Fortunately I was an avid reader, and knew a little something about stories. My grandfather gave me a set of leather bound books that included the complete works of great authors- Ibsen, Stevenson, Wilde, Zola, Tolstoy, etc. Most of those books were well beyond my level of comprehension; rather, my mind soaked up the writings of Stevenson, Wilde, and Poe. Rereading this story, I now view it as a fusion of Bronte, Poe, and my imagination. Viola, I submitted my first and final draft as any regular middle school student would. The teacher liked it enough to volunteer me to read the story aloud in front of the class. How embarassing! But that was the moment when I considered the possibility writing might be something that I could be good at.

That was fifteen years ago; I still have a great deal to learn about writing. As a middle school language arts teacher, I get paid on the job to learn more about the craft. The National Writing Project at Rutgers has done wonders to get me back into the joy writing after all of these years. I'm far from being a decent writer, but it's something that I enjoy doing. Therefore I'll keep seeking out ways to self-improve as an author. I'm publishing this story thanks to my rediscovery, and to celebrate my upcomming fifth year of teaching.

By the way, count all of my grammar mistakes. In particular, look out for inconsistent verb tense and misuse of commas / parentheses. Looks like eight years of intensive grammar studies didn't pay off. Surprised I still earned an "A" considering the nuns were grammar hounds. Then again this was a vocab lesson after all, and what does punctuation have to do with vocab anyway? As a writing teacher myself, I know that a balanced literacy approach is the way to go: teaching both the science of grammar with the art of writing craft.
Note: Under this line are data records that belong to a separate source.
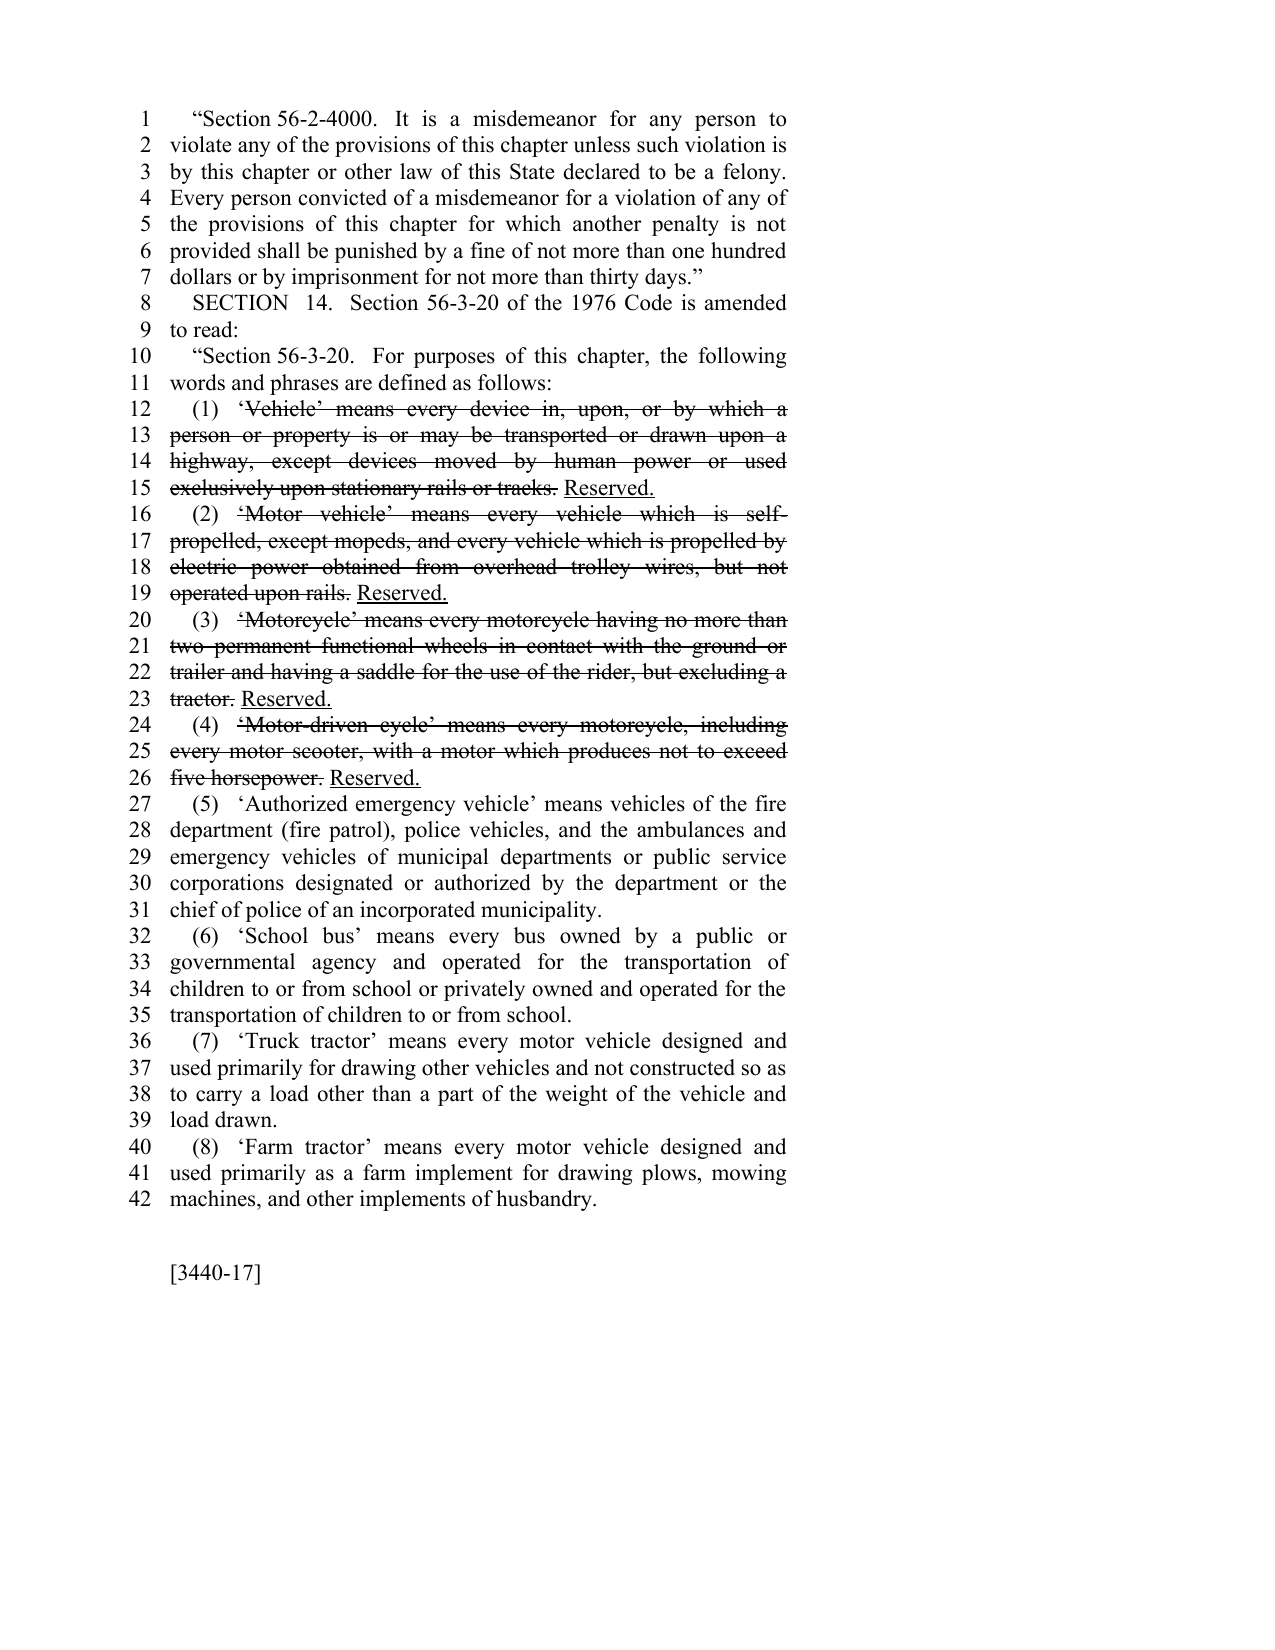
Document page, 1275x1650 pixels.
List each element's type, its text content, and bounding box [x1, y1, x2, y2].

text “Section 56-3-20. For purposes of this chapter, the following words and phrases are defined as follows: [169, 342, 787, 395]
text (6) ‘School bus’ means every bus owned by a public or governmental agency and operated for the transportation of children to or from school or privately owned and operated for the transportation of children to or from school. [169, 922, 787, 1027]
text SECTION 14. Section 56-3-20 of the 1976 Code is amended to read: [169, 289, 787, 342]
text (3) ‘Motorcycle’ means every motorcycle having no more than two permanent functional wheels in contact with the ground or trailer and having a saddle for the use of the rider, but excluding a tractor. Reserved. [169, 647, 787, 673]
text (4) ‘Motor-driven cycle’ means every motorcycle, including every motor scooter, with a motor which produces not to exceed five horsepower. Reserved. [169, 753, 787, 790]
text (7) ‘Truck tractor’ means every motor vehicle designed and used primarily for drawing other vehicles and not constructed so as to carry a load other than a part of the weight of the vehicle and load drawn. [169, 1027, 787, 1133]
text (1) ‘Vehicle’ means every device in, upon, or by which a person or property is or may be transported or drawn upon a highway, except devices moved by human power or used exclusively upon stationary rails or tracks. Reserved. [169, 437, 787, 462]
text (5) ‘Authorized emergency vehicle’ means vehicles of the fire department (fire patrol), police vehicles, and the ambulances and emergency vehicles of municipal departments or public service corporations designated or authorized by the department or the chief of police of an incorporated municipality. [169, 790, 787, 922]
text (3) ‘Motorcycle’ means every motorcycle having no more than two permanent functional wheels in contact with the ground or trailer and having a saddle for the use of the rider, but excluding a tractor. Reserved. [169, 674, 787, 711]
text (8) ‘Farm tractor’ means every motor vehicle designed and used primarily as a farm implement for drawing plows, mowing machines, and other implements of husbandry. [169, 1133, 787, 1212]
text (2) ‘Motor vehicle’ means every vehicle which is self- propelled, except mopeds, and every vehicle which is propelled by electric power obtained from overhead trolley wires, but not operated upon rails. Reserved. [169, 500, 787, 541]
text (2) ‘Motor vehicle’ means every vehicle which is self- propelled, except mopeds, and every vehicle which is propelled by electric power obtained from overhead trolley wires, but not operated upon rails. Reserved. [169, 542, 787, 567]
text (4) ‘Motor-driven cycle’ means every motorcycle, including every motor scooter, with a motor which produces not to exceed five horsepower. Reserved. [169, 711, 787, 752]
text (1) ‘Vehicle’ means every device in, upon, or by which a person or property is or may be transported or drawn upon a highway, except devices moved by human power or used exclusively upon stationary rails or tracks. Reserved. [169, 463, 787, 500]
text “Section 56-2-4000. It is a misdemeanor for any person to violate any of the provisions of this chapter unless such violation is by this chapter or other law of this State declared to be a felony. Every person convicted of a misdemeanor for a violation of any of the provisions of this chapter for which another penalty is not provided shall be punished by a fine of not more than one hundred dollars or by imprisonment for not more than thirty days.” [169, 105, 787, 289]
text (2) ‘Motor vehicle’ means every vehicle which is self- propelled, except mopeds, and every vehicle which is propelled by electric power obtained from overhead trolley wires, but not operated upon rails. Reserved. [169, 568, 787, 606]
text (3) ‘Motorcycle’ means every motorcycle having no more than two permanent functional wheels in contact with the ground or trailer and having a saddle for the use of the rider, but excluding a tractor. Reserved. [169, 606, 787, 646]
text (1) ‘Vehicle’ means every device in, upon, or by which a person or property is or may be transported or drawn upon a highway, except devices moved by human power or used exclusively upon stationary rails or tracks. Reserved. [169, 395, 787, 436]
If only the nuns knew this approach way back when. . .



Midnight Stranger

Seeing that it was getting late I bid farewell and started my journey out into the streets. Taking my eyes off the road, I noticed a light breeze racing through my hair. I glanced up farther into the midnight summer sky to see clouds shroud the moon. Guided by a somber glow (given by a streetlight above), the sky darkened greatly as the clouds covered the last morsel of the moon. At the same time the monotonous music of the katydid, and soft breeze becalmed. Silence is now dead at hand.

A thin fog rolls over the ground and an outline of a stranger appears from nowhere. The form of this creature became more obvious. A human strides toward me as I continued my procession. her appearance permiated a feeling of folorn. She had an insecure gait that expressed an inferiority to others. Her skin looked milky and soft but was covered in a dark cloak. A medalion was tightly grasped by her boney fingers (leaving the other hand completely free). her long crimson red hair had a noticable grey streak which said that she was once put through a great ordeal.

The fog thickened and divided us. I stopped filled with bewilderment. Then I pressed on forward and the fog lifted. The moon once again became clear in the midnight summer sky. I went back to look for her but never saw a person of that description again. She had returned from the night as mysteriously as she had come from it (lost forever).